1. press and hold MUTE & SELECT for two blinks
2. enter 9 8 1


----------



## Edmund (Apr 17, 2003)

videoeditman said:


> UPDATE>>>
> 
> I mistakenly said I have an rc32...I have rc23 remote control...not sure if that matters


No, it doesn't matter.


----------



## videoeditman (Jul 30, 2007)

No dice...so I tried the other remote rc23 we have in the living room. I tried to program av2 as the r15 remote...I used 00003 and 00004. Now, the remote makes the little blue blinking light flash, but it does nothing more.

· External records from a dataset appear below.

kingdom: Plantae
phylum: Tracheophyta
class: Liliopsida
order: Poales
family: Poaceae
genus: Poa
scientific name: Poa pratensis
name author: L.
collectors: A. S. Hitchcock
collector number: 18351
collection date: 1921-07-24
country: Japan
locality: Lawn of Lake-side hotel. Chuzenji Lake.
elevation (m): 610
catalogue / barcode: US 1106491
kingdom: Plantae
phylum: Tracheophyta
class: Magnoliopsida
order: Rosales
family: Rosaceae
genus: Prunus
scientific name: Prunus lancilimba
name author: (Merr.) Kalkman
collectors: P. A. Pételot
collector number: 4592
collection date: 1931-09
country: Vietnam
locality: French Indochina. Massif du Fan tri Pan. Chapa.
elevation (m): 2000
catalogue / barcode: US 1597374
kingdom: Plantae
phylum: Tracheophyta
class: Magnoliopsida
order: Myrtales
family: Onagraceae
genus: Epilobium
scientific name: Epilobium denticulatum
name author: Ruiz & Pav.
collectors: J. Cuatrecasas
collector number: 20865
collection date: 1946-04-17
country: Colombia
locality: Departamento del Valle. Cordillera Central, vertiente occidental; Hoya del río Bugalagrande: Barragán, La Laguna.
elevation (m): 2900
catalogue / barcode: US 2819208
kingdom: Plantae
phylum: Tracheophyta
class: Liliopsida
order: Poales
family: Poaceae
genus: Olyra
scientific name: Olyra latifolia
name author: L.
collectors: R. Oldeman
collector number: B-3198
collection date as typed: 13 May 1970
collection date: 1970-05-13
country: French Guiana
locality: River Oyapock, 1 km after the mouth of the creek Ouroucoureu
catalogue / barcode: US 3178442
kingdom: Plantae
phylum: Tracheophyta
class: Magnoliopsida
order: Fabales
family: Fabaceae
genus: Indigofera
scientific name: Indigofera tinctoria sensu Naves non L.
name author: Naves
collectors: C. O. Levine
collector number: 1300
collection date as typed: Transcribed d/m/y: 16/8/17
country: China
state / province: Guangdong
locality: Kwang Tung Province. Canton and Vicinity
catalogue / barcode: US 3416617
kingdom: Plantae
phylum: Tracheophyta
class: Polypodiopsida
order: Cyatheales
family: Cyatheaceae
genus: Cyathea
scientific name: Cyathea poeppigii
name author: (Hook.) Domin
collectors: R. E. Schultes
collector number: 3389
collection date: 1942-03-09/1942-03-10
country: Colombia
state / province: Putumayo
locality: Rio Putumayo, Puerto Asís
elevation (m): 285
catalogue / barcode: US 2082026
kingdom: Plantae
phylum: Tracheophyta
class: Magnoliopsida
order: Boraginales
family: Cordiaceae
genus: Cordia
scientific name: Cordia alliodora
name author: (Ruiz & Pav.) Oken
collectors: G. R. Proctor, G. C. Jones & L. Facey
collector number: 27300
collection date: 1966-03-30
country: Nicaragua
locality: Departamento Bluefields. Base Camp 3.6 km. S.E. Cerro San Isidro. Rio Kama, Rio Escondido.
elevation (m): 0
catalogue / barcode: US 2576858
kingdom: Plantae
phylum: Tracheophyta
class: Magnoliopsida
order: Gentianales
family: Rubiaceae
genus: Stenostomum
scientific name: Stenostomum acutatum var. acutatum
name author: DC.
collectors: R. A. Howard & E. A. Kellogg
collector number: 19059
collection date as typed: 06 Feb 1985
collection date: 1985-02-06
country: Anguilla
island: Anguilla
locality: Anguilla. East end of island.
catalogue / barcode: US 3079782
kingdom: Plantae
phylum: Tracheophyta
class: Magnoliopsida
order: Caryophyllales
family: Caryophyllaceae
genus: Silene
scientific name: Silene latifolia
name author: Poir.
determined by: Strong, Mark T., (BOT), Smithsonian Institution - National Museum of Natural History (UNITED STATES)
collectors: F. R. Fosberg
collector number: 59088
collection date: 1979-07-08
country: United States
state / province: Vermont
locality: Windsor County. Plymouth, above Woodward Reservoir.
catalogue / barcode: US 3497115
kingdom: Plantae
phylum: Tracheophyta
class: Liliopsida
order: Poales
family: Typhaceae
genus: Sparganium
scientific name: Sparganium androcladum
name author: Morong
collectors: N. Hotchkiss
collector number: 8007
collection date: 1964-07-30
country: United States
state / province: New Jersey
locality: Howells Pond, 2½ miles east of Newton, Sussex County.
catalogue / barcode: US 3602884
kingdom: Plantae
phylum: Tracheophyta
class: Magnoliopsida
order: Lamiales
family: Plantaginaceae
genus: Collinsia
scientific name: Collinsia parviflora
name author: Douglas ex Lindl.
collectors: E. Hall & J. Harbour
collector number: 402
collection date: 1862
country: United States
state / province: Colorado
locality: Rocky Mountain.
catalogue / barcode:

This is really weird...


----------



## Edmund (Apr 17, 2003)

using the front panel keys: Menu> Settings> Setup> Remote> Receiver Mode

Press Directv or Av1/Av2 to reveal both, press Directv , then Done. 

While you're in the MENU do you see a RF/IR Icon?


----------



## videoeditman (Jul 30, 2007)

Yeah, it's set to IR.


----------



## Edmund (Apr 17, 2003)

If you see IR, then its set to RF. When its set to IR, you see RF, so you can change to it. 

Tap on IR to reveal both IR & RF, press IR and done. Now try code 00001.


----------



## qwerty (Feb 19, 2006)

Slyster said:


> ... now we LOVE the R15.. you will too.. but it does take a few weeks.


Not here! I've had it for 18 months. I would call it "useable" at this point.


----------